第20話 報復
「トヨノ自動車から報告がありました。ご報告いたしますので、関係のみなさんと共有したいと思いますがいかがでしょう。」
「分りました。お願いいたします。」
椿弁護士、古田所長、娘の万里江さん、俺、浜島夫婦、四菱の風間若菜さん、一堂に会した。
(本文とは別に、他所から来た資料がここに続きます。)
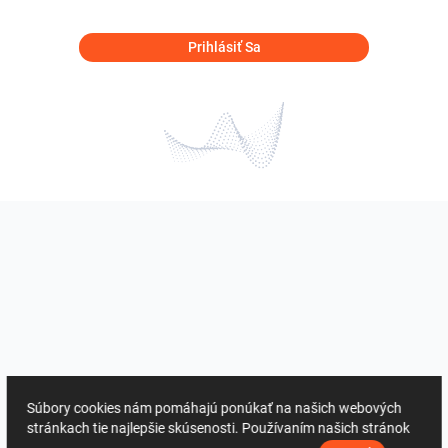
Prihlásiť Sa
Súbory cookies nám pomáhajú ponúkať na našich webových
stránkach tie najlepšie skúsenosti. Používaním našich stránok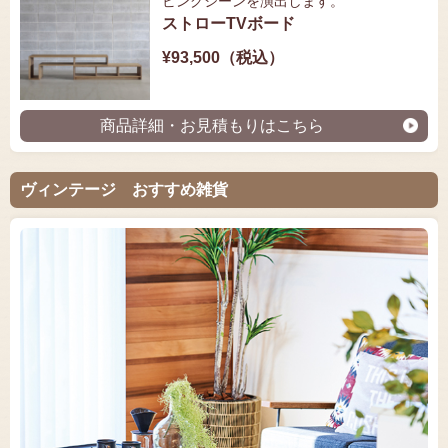
ビングシーンを演出します。
ストローTVボード
¥93,500（税込）
商品詳細・お見積もりはこちら
ヴィンテージ おすすめ雑貨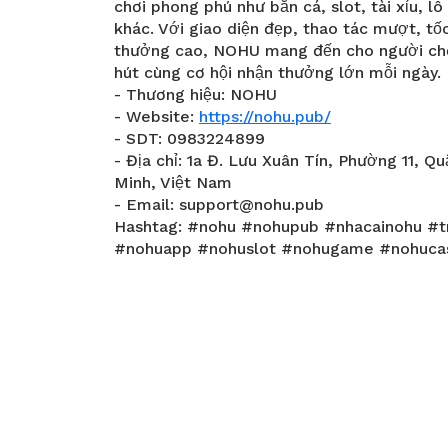
chơi phong phú như bắn cá, slot, tài xỉu, 
khác. Với giao diện đẹp, thao tác mượt, tốc
thưởng cao, NOHU mang đến cho người chơi 
hút cùng cơ hội nhận thưởng lớn mỗi ngày.
- Thương hiệu: NOHU
- Website:
https://nohu.pub/
- SDT: 0983224899
- Địa chỉ: 1a Đ. Lưu Xuân Tín, Phường 11, Q
Minh, Việt Nam
- Email: support@nohu.pub
Hashtag: #nohu #nohupub #nhacainohu #
#nohuapp #nohuslot #nohugame #nohucas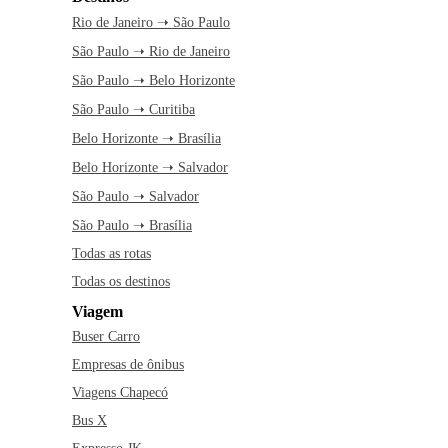
Rio de Janeiro ➝ São Paulo
São Paulo ➝ Rio de Janeiro
São Paulo ➝ Belo Horizonte
São Paulo ➝ Curitiba
Belo Horizonte ➝ Brasília
Belo Horizonte ➝ Salvador
São Paulo ➝ Salvador
São Paulo ➝ Brasília
Todas as rotas
Todas os destinos
Viagem
Buser Carro
Empresas de ônibus
Viagens Chapecó
Bus X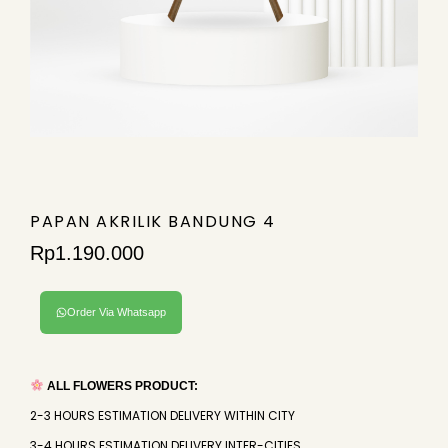
PAPAN AKRILIK BANDUNG 4
Rp
1.190.000
Order Via Whatsapp
ALL FLOWERS PRODUCT:
2-3 HOURS ESTIMATION DELIVERY WITHIN CITY
3-4 HOURS ESTIMATION DELIVERY INTER-CITIES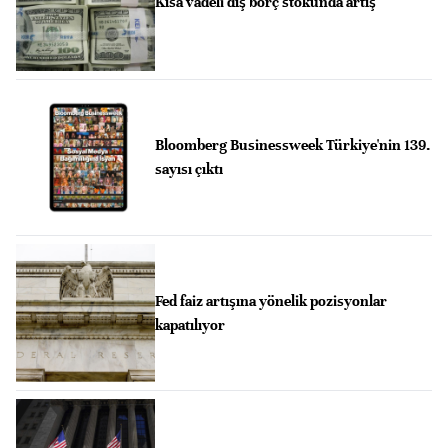
Kısa vadeli dış borç stokunda artış
Bloomberg Businessweek Türkiye'nin 139.
sayısı çıktı
Fed faiz artışına yönelik pozisyonlar
kapatılıyor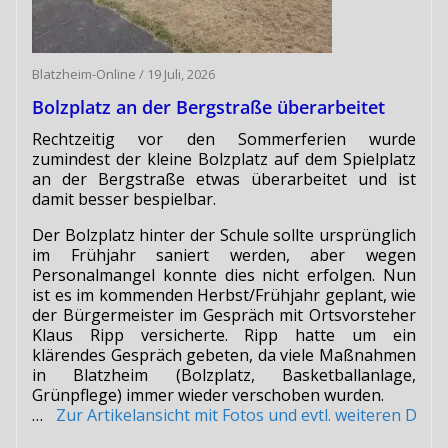
Blatzheim-Online
/
19 Juli, 2026
Bolzplatz an der Bergstraße überarbeitet
Rechtzeitig vor den Sommerferien wurde
zumindest der kleine Bolzplatz auf dem Spielplatz
an der Bergstraße etwas überarbeitet und ist
damit besser bespielbar.
Der Bolzplatz hinter der Schule sollte ursprünglich
im Frühjahr saniert werden, aber wegen
Personalmangel konnte dies nicht erfolgen. Nun
ist es im kommenden Herbst/Frühjahr geplant, wie
der Bürgermeister im Gespräch mit Ortsvorsteher
Klaus Ripp versicherte. Ripp hatte um ein
klärendes Gespräch gebeten, da viele Maßnahmen
in Blatzheim (Bolzplatz, Basketballanlage,
Grünpflege) immer wieder verschoben wurden.
…
Zur Artikelansicht mit Fotos und evtl. weiteren Do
「では、トヨノ自動車からの回答をお知らせいたします。まず、青島さんの奥様との不貞行為を認めました。その際、性的関係を強要したことや不当に買い叩いたことも認めたそうです。」
「差額を自分の懐に入れていたんですか?」
「いえそれは解明されなかった感じです。ですが、他の資材調達で失敗しており、その補填に一部を流用していたようです。」
「他にリベートや買い叩きなどは見つかったんですか?」
浜島がトヨノにリークした内容を尋ねると
「そこは、社内のことなのではっきり言いませんでしたが、そうとうあこぎな下請け叩きやリベートまでいかなくても接待や付け届けの要求はあったようです。」
「処分は?」
「懲戒解雇までは、いきませんでしたが、子会社のトヨノリース社に降格、出向となりました。ビジネスマンとしての人生は終わりです。」
一同は、顔を見合わせて納得した笑みを浮かべた。
「青島さん、これで奴への制裁はよろしいですか。」
「結構です。ありがとうございました。みなさんのおかげです。感謝しています。」
一堂を見回し、頭を下げた。
椿は続けた。
「柾木への慰謝料請求を進めたいと思いますが、本人にお会いになりますか。」
「はい、一度会っておきたい。」
その時、浜島の奥さんの亜希さんが口を開いた。
「夫婦のことは、私たちが口を出すことではないけれど、たとえ離婚となっても、
彼女の話だけは聞いてあげて。」
万里江さん、若菜さんも、俺を同じような眼差しをおくっていた。
俺は、妻と最後に向き合わなけばならない・・・。